Texas gardeners are often confronted with poor soil with high clay content, high soil pH in West and Central Texas, limited space in urban locations like Dallas and Houston, or too much shade in heavily treed East Texas. You can solve many of these problems by growing vegetables in containers. Vegetables that grow well in containers include salad greens, cold-weather crops such as carrots and beets, and bush varieties of summer squash, tomatoes, peppers and eggplant. Container vegetables can have longer growing seasons than traditional gardens because you can move the plants to protect them as needed.
Select containers for your vegetables. Just about any container can be used as long as it has proper drainage and is large enough for the root ball of the vegetables being grown, according to Texas A&M University.
Clean the containers thoroughly to remove soil, dead vegetation and any organic or chemical residues. Use soap and water with a small amount of bleach to remove chemicals and oils from the container. Rinse several times to remove the soap and bleach.
Fill containers with either a soil-based growing medium or a soiless one, made from vermiculite, perlite, peatmoss, phosphate and fertilizer. Potting soil developed for vegetables is fine and holds water better than soiless mixtures, but the soiless mixtures are lighter in weight and free of diseases or weed seeds.
Add composted cow manure if using a soil mixture.
Plant vegetables in the containers by centering large ones such as tomatoes and evenly distributing seeds or small seedlings such as lettuce, radishes and carrots in the pot.
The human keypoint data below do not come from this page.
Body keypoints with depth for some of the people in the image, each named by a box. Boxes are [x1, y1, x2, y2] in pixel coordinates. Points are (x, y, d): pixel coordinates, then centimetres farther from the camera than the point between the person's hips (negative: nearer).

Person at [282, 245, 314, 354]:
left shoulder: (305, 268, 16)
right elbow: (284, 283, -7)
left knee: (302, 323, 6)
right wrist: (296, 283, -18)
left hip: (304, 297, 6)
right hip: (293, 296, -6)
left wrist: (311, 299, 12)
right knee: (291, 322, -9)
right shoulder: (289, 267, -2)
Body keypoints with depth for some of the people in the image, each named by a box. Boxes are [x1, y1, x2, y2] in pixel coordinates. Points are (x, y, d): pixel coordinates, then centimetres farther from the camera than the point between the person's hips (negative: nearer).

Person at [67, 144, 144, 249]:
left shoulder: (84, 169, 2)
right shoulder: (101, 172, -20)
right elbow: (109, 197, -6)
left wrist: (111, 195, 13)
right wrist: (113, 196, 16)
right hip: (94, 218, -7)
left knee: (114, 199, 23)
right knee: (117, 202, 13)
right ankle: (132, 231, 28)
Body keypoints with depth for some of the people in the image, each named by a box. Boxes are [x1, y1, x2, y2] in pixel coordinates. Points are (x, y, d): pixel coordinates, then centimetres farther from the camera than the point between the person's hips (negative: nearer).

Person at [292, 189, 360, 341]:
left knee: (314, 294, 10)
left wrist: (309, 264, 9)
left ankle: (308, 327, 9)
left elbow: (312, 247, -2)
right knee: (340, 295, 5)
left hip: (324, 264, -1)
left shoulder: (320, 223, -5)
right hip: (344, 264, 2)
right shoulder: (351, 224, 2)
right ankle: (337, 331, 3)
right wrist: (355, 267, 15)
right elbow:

Mulch the plants with shredded bark, cypress or pine mulch to retain moisture.
Place the filled container in a location that receives full or filtered sun, depending on the needs of the plants. Texas planting dates for containers can be two to three weeks earlier and later than traditional gardens because you can move the plants to shelter, if needed.
Water the container plants thoroughly the first week. Add more water when the soil is dry at 1 inch deep. Containers dry out more quickly than bedded vegetables, so in the Texas summer heat, daily watering may be necessary.
Add liquid fertilizer every four weeks at the manufacturer's suggested rate.
Monitor the plants for signs of disease or insect attacks and treat as needed.